_WORK INSTRUCTIONS_. Your response should be the complete set of records, reproduced exactly.

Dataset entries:

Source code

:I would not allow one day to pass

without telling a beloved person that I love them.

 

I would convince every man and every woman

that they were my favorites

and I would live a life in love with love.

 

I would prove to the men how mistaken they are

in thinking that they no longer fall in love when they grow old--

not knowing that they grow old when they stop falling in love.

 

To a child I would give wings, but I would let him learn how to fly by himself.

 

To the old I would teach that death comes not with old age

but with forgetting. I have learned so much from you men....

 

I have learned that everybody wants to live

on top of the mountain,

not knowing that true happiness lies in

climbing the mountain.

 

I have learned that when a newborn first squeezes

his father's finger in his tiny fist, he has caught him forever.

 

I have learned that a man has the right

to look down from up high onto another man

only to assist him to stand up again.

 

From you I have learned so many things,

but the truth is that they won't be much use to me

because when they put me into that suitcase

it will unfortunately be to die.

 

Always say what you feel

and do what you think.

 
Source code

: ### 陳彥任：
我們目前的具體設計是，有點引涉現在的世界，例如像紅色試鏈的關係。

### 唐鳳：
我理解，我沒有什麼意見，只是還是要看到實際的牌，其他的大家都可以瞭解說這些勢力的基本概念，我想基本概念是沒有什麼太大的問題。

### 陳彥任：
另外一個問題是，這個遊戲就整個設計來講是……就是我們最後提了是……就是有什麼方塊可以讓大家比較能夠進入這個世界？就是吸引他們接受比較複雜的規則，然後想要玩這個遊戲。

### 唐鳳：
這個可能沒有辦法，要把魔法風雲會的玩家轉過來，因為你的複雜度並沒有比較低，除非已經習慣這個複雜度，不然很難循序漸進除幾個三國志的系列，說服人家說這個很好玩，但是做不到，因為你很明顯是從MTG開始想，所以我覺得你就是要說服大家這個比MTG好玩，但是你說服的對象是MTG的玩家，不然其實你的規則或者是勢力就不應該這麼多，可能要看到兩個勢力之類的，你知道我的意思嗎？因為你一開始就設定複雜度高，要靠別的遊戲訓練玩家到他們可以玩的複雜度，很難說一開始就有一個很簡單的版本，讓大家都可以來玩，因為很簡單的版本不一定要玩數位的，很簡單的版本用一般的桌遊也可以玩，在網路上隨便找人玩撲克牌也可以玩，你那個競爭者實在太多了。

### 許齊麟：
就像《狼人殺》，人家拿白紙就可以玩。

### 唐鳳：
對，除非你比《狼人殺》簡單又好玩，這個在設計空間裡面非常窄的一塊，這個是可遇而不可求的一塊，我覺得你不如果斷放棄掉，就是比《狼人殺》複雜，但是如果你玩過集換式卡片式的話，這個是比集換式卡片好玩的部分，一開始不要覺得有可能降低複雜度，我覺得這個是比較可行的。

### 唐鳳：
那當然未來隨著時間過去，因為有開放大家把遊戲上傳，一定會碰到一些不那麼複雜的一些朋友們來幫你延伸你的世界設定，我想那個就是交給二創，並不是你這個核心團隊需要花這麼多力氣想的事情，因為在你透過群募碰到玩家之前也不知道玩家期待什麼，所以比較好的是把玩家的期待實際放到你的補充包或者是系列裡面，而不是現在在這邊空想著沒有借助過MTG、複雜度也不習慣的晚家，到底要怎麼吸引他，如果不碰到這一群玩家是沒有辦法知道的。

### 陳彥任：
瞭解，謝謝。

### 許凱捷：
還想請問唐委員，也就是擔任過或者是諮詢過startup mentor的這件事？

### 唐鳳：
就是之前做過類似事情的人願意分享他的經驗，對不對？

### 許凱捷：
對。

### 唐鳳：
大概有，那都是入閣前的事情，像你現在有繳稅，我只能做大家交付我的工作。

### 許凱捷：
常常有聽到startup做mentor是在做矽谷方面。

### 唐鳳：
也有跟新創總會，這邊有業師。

_EXPECTED OUTPUT_.
Source code

:I would not allow one day to pass

without telling a beloved person that I love them.

 

I would convince every man and every woman

that they were my favorites

and I would live a life in love with love.

 

I would prove to the men how mistaken they are

in thinking that they no longer fall in love when they grow old--

not knowing that they grow old when they stop falling in love.

 

To a child I would give wings, but I would let him learn how to fly by himself.

 

To the old I would teach that death comes not with old age

but with forgetting. I have learned so much from you men....

 

I have learned that everybody wants to live

on top of the mountain,

not knowing that true happiness lies in

climbing the mountain.

 

I have learned that when a newborn first squeezes

his father's finger in his tiny fist, he has caught him forever.

 

I have learned that a man has the right

to look down from up high onto another man

only to assist him to stand up again.

 

From you I have learned so many things,

but the truth is that they won't be much use to me

because when they put me into that suitcase

it will unfortunately be to die.

 

Always say what you feel

and do what you think.

 
Source code

: ### 陳彥任：
我們目前的具體設計是，有點引涉現在的世界，例如像紅色試鏈的關係。

### 唐鳳：
我理解，我沒有什麼意見，只是還是要看到實際的牌，其他的大家都可以瞭解說這些勢力的基本概念，我想基本概念是沒有什麼太大的問題。

### 陳彥任：
另外一個問題是，這個遊戲就整個設計來講是……就是我們最後提了是……就是有什麼方塊可以讓大家比較能夠進入這個世界？就是吸引他們接受比較複雜的規則，然後想要玩這個遊戲。

### 唐鳳：
這個可能沒有辦法，要把魔法風雲會的玩家轉過來，因為你的複雜度並沒有比較低，除非已經習慣這個複雜度，不然很難循序漸進除幾個三國志的系列，說服人家說這個很好玩，但是做不到，因為你很明顯是從MTG開始想，所以我覺得你就是要說服大家這個比MTG好玩，但是你說服的對象是MTG的玩家，不然其實你的規則或者是勢力就不應該這麼多，可能要看到兩個勢力之類的，你知道我的意思嗎？因為你一開始就設定複雜度高，要靠別的遊戲訓練玩家到他們可以玩的複雜度，很難說一開始就有一個很簡單的版本，讓大家都可以來玩，因為很簡單的版本不一定要玩數位的，很簡單的版本用一般的桌遊也可以玩，在網路上隨便找人玩撲克牌也可以玩，你那個競爭者實在太多了。

### 許齊麟：
就像《狼人殺》，人家拿白紙就可以玩。

### 唐鳳：
對，除非你比《狼人殺》簡單又好玩，這個在設計空間裡面非常窄的一塊，這個是可遇而不可求的一塊，我覺得你不如果斷放棄掉，就是比《狼人殺》複雜，但是如果你玩過集換式卡片式的話，這個是比集換式卡片好玩的部分，一開始不要覺得有可能降低複雜度，我覺得這個是比較可行的。

### 唐鳳：
那當然未來隨著時間過去，因為有開放大家把遊戲上傳，一定會碰到一些不那麼複雜的一些朋友們來幫你延伸你的世界設定，我想那個就是交給二創，並不是你這個核心團隊需要花這麼多力氣想的事情，因為在你透過群募碰到玩家之前也不知道玩家期待什麼，所以比較好的是把玩家的期待實際放到你的補充包或者是系列裡面，而不是現在在這邊空想著沒有借助過MTG、複雜度也不習慣的晚家，到底要怎麼吸引他，如果不碰到這一群玩家是沒有辦法知道的。

### 陳彥任：
瞭解，謝謝。

### 許凱捷：
還想請問唐委員，也就是擔任過或者是諮詢過startup mentor的這件事？

### 唐鳳：
就是之前做過類似事情的人願意分享他的經驗，對不對？

### 許凱捷：
對。

### 唐鳳：
大概有，那都是入閣前的事情，像你現在有繳稅，我只能做大家交付我的工作。

### 許凱捷：
常常有聽到startup做mentor是在做矽谷方面。

### 唐鳳：
也有跟新創總會，這邊有業師。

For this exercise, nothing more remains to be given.